Matthew Davies, from the Department of International Relations in the ANU College of Asia and the Pacific, has recently weighed into the debate about international responses to politics in Burma. In his piece titled “Non-intervention the mother of reinvention in Burma” Davies argues:
The brutal truth is that there is nothing that guarantees the continued reform of Burma. ASEAN offers a way to engage the Burmese leadership and society in non-threatening discussions about rights in a forum where sovereign equality and non-intervention remain paramount. There will be no single case in front of the ASEAN rights Commission that sees Burma forced to democratise further, but given the nature of the Burmese government it is doubtful that such ostensible external interference would do anything but antagonise a government that has repeatedly proven a willingness to embrace isolation when under pressure. Given that there is scant evidence that US and EU sanctions achieved anything substantive, the soft approach ASEAN has always preferred is an intriguing alternative. The gradualism of ASEAN is often used as ammunition against it, but given the current Burmese situation, it also offers a unique opportunity to protect and nurture the green shoots of reform so long hoped for.

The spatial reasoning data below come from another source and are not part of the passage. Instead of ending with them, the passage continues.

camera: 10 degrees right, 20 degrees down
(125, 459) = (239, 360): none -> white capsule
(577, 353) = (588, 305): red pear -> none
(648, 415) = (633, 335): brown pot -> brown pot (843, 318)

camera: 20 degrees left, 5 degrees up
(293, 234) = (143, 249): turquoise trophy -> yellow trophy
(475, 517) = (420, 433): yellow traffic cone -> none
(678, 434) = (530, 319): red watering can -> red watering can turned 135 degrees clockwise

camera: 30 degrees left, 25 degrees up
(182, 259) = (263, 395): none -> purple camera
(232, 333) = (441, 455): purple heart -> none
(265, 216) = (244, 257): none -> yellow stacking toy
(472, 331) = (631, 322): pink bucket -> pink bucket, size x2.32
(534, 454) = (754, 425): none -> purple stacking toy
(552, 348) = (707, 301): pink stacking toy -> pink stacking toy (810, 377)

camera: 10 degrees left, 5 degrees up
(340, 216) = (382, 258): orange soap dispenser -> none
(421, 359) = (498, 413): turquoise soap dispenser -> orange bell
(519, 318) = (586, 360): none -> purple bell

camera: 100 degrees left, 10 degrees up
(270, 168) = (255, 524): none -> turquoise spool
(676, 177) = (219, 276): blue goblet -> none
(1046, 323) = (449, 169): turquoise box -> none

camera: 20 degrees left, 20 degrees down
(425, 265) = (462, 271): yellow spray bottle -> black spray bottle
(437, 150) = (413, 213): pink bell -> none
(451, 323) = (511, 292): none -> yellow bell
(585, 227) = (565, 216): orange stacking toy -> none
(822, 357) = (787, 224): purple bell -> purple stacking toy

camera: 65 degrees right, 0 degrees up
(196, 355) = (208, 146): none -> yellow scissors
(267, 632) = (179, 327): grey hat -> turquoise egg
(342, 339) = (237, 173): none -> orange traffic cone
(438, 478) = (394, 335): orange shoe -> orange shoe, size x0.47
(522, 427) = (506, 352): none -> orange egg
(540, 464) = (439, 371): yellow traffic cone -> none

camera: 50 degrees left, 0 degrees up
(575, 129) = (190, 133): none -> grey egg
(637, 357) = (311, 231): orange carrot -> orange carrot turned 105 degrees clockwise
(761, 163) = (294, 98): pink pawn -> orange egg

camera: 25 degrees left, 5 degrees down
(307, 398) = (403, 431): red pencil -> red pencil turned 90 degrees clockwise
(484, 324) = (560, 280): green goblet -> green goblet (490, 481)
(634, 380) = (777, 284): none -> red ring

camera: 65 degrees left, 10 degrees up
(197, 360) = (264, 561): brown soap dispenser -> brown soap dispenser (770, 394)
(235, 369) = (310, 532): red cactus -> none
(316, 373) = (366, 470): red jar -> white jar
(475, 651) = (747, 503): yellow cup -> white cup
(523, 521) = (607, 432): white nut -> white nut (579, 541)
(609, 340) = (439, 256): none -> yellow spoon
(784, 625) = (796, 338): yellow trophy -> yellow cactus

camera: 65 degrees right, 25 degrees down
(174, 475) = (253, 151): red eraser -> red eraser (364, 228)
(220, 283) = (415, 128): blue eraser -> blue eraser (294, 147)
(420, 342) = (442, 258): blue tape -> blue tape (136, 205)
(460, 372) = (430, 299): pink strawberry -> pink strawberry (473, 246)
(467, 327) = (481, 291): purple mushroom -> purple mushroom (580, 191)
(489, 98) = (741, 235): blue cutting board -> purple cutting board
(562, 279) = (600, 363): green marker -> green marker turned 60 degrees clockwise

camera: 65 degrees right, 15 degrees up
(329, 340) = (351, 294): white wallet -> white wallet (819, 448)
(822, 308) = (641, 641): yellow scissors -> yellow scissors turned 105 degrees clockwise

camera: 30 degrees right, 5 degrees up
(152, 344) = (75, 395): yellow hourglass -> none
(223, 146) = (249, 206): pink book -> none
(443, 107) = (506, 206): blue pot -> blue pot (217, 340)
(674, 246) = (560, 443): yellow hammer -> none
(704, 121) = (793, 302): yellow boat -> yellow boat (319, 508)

I expect in the years ahead that this argument will be made repeatedly, especially in ASEAN capitals. I anticipate that many regional statesmen will feel vindicated for their Burma policy decisions over the past two decades. Many will be quietly chuffed that they can claim to have read the situation with more accuracy than others. Their optimistic embrace of Burma’s generals was often criticised. Some will now point to their own regional awareness as an alternative to the hectoring that has, on occasion, emanated from Washington, London or Canberra.